Clinical Relevance Statement
This case report describes the design and implementation processes used to develop and implement an EHR-integrated HCV CDSS while piloting data collection methods and measures to evaluate the CDSS impact on quality indicator completion with subsequent recommendations for future research.
Conflict of Interest
The authors declare that there were no conflicts of interest in the research.
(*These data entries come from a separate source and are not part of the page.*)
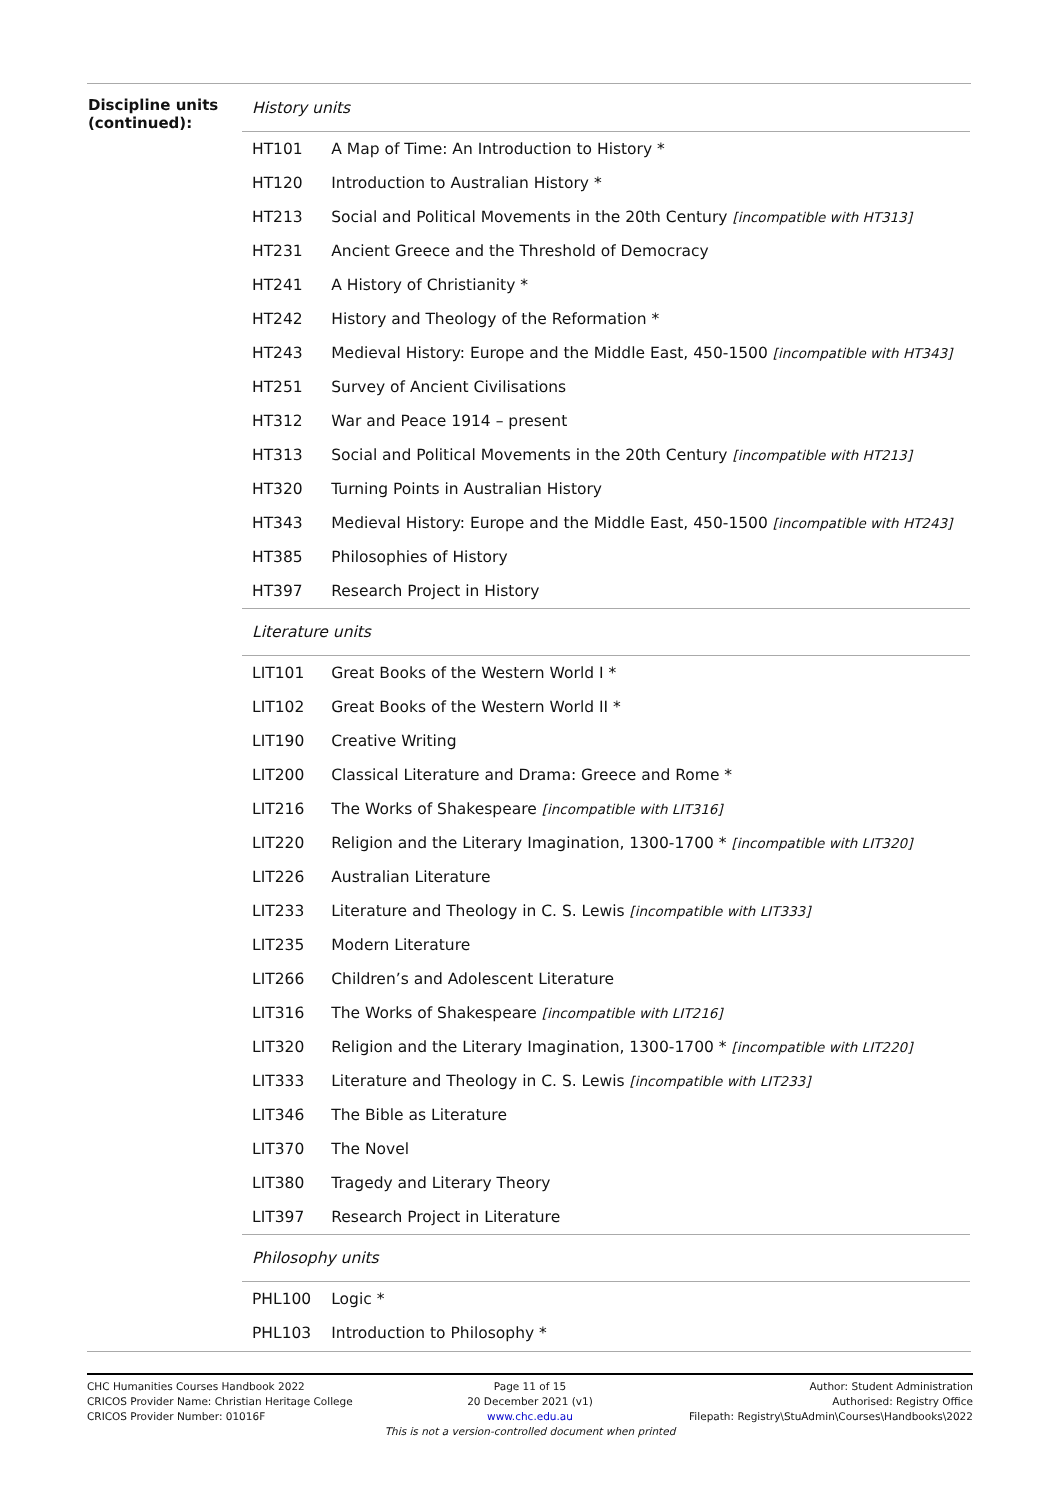| Discipline units (continued): | / History units / / / HT101 / A Map of Time: An Introduction to History * / / HT120 / Introduction to Australian History * / / HT213 / Social and Political Movements in the 20th Century [incompatible with HT313] / / HT231 / Ancient Greece and the Threshold of Democracy / / HT241 / A History of Christianity * / / HT242 / History and Theology of the Reformation * / / HT243 / Medieval History: Europe and the Middle East, 450-1500 [incompatible with HT343] / / HT251 / Survey of Ancient Civilisations / / HT312 / War and Peace 1914 – present / / HT313 / Social and Political Movements in the 20th Century [incompatible with HT213] / / HT320 / Turning Points in Australian History / / HT343 / Medieval History: Europe and the Middle East, 450-1500 [incompatible with HT243] / / HT385 / Philosophies of History / / HT397 / Research Project in History / / Literature units / / / LIT101 / Great Books of the Western World I * / / LIT102 / Great Books of the Western World II * / / LIT190 / Creative Writing / / LIT200 / Classical Literature and Drama: Greece and Rome * / / LIT216 / The Works of Shakespeare [incompatible with LIT316] / / LIT220 / Religion and the Literary Imagination, 1300-1700 * [incompatible with LIT320] / / LIT226 / Australian Literature / / LIT233 / Literature and Theology in C. S. Lewis [incompatible with LIT333] / / LIT235 / Modern Literature / / LIT266 / Children’s and Adolescent Literature / / LIT316 / The Works of Shakespeare [incompatible with LIT216] / / LIT320 / Religion and the Literary Imagination, 1300-1700 * [incompatible with LIT220] / / LIT333 / Literature and Theology in C. S. Lewis [incompatible with LIT233] / / LIT346 / The Bible as Literature / / LIT370 / The Novel / / LIT380 / Tragedy and Literary Theory / / LIT397 / Research Project in Literature / / Philosophy units / / / PHL100 / Logic * / / PHL103 / Introduction to Philosophy * / |
CHC Humanities Courses Handbook 2022
CRICOS Provider Name: Christian Heritage College
CRICOS Provider Number: 01016F
Page 11 of 15
20 December 2021 (v1)
www.chc.edu.au
This is not a version-controlled document when printed
Author: Student Administration
Authorised: Registry Office
Filepath: Registry\StuAdmin\Courses\Handbooks\2022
Human Subjects Protections
The study received approval from the university’s institutional review board as an exempt study. The review board’s guidelines are in compliance with the World Medical Association Declaration of Helsinki on Ethical Principles for Medical Research Involving Human Subjects.
Acknowledgements
Southeastern Indiana Gastroenterology is acknowledged for their financial support of the third-party interface and programming fees for the CDSS development. Thanks also to Boris Katz, President of Integrated Business Intelligence Solutions, who provided valuable insight and support to the project by customizing the CDSS specifically to meet our clinic and patient needs. Dr. Steven Pletcher provided ongoing design and content support to the CDSS. Medical Assistant Candace Poindexter used the CDSS to coordinate HCV patients while providing essential feedback for CDSS refinement. Julie Abraham performed repeated measurement of the data to ensure the integrity of the data collection. Dr. Michael Weaver, Professor at Indiana University School of Nursing provided helpful statistical guidance.